Is this the right track for freight?

The announcement of an ambitious rail freight target is welcome news and hopefully will drive behaviours to place greater emphasis on supporting rail freight growth as new structures and policy are developed during this period of change for the sector. 

However, for the rail freight target to have real significance, effective policies and plans that underpin the target will need to be developed and implemented to ensure that growth is delivered in practice. 

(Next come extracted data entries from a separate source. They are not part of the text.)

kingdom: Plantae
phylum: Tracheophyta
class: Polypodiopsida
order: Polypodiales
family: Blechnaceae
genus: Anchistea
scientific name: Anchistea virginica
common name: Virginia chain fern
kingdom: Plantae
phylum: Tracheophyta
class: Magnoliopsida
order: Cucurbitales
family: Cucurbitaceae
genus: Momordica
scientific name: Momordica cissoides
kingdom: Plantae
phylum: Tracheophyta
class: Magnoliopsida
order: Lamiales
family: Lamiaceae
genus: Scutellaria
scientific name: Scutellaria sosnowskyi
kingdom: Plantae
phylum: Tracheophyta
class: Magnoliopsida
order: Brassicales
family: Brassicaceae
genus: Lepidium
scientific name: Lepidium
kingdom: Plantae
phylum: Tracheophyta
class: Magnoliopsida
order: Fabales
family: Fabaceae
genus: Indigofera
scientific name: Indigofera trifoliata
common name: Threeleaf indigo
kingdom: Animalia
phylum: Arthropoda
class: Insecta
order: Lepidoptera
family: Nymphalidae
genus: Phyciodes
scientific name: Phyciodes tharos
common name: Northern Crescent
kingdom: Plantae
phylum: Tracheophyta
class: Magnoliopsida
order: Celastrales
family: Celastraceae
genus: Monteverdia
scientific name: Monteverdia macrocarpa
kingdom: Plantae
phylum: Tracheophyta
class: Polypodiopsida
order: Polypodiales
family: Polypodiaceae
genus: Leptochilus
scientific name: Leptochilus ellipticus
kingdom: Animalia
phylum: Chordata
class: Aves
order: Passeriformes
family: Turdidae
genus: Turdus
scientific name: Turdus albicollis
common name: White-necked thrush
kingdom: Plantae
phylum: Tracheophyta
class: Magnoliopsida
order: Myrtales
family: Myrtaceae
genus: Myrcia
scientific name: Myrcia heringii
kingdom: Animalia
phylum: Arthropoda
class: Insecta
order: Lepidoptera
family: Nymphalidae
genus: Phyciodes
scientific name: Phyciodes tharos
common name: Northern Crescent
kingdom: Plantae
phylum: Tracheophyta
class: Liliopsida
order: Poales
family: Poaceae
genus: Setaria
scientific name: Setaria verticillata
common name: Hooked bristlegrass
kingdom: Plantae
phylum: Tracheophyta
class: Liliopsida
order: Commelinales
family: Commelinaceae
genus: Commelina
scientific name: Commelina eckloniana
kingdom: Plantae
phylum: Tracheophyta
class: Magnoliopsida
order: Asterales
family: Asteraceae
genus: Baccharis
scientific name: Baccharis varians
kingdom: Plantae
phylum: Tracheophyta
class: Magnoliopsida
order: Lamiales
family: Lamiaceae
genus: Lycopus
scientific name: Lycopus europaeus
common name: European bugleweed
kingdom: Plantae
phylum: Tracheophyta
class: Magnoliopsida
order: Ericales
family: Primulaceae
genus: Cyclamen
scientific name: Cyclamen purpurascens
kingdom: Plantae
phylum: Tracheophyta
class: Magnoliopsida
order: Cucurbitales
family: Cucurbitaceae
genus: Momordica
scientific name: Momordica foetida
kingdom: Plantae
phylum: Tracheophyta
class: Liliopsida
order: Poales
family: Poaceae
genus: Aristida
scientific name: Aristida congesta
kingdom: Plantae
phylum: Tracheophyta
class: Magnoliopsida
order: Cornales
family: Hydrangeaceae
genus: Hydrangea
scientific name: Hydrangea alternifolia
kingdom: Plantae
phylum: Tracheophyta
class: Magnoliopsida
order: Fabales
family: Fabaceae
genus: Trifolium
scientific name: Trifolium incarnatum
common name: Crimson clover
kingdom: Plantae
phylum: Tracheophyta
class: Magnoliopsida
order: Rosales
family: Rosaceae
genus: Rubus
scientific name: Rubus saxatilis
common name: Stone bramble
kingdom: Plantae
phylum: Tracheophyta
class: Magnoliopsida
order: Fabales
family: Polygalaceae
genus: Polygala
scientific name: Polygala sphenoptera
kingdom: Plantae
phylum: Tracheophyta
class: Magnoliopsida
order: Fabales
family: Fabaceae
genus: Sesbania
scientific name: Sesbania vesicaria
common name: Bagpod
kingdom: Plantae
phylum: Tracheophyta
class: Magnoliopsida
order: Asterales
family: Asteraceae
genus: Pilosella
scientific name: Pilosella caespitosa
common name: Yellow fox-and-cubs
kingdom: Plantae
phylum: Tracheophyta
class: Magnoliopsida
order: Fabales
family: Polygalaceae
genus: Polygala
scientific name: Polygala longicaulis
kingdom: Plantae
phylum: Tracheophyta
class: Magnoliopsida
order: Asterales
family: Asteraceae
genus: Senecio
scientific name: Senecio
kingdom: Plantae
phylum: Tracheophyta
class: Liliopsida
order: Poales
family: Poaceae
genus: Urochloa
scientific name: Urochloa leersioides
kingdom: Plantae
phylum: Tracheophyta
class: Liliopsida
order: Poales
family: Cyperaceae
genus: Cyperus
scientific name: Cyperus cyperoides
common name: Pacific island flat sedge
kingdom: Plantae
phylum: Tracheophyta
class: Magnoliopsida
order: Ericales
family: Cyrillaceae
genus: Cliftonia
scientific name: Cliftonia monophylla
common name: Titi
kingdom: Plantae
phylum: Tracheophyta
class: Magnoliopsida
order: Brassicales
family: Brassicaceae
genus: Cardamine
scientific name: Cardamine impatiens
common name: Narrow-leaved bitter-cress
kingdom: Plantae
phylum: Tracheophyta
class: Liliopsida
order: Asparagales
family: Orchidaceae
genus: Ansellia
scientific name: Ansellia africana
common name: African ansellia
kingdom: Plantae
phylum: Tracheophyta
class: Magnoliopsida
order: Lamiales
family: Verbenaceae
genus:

There are many well-established and experienced players in the freight operating market who know exactly where investment is needed to facilitate maximum growth – whether that be short in-fill electrification projects, track enhancement schemes to improve reliability or the delivery of new rail infrastructure to improve capacity in key areas.  The hope is that the rail freight growth will embolden key-decision makers to listen to these priorities and support associated investment. 

Key Takeaways

  • On 20 December 2023, Secretary of State for Transport announced first-of-its kind target to grow rail freight by at least 75% net freight tonne kilometres by 2050.
  • The purpose of the target is to strengthen the place of freight on the rail network, a signal of the Government’s support for and confidence in rail freight.  The target is not a ceiling and the industry should be ambitious for further growth.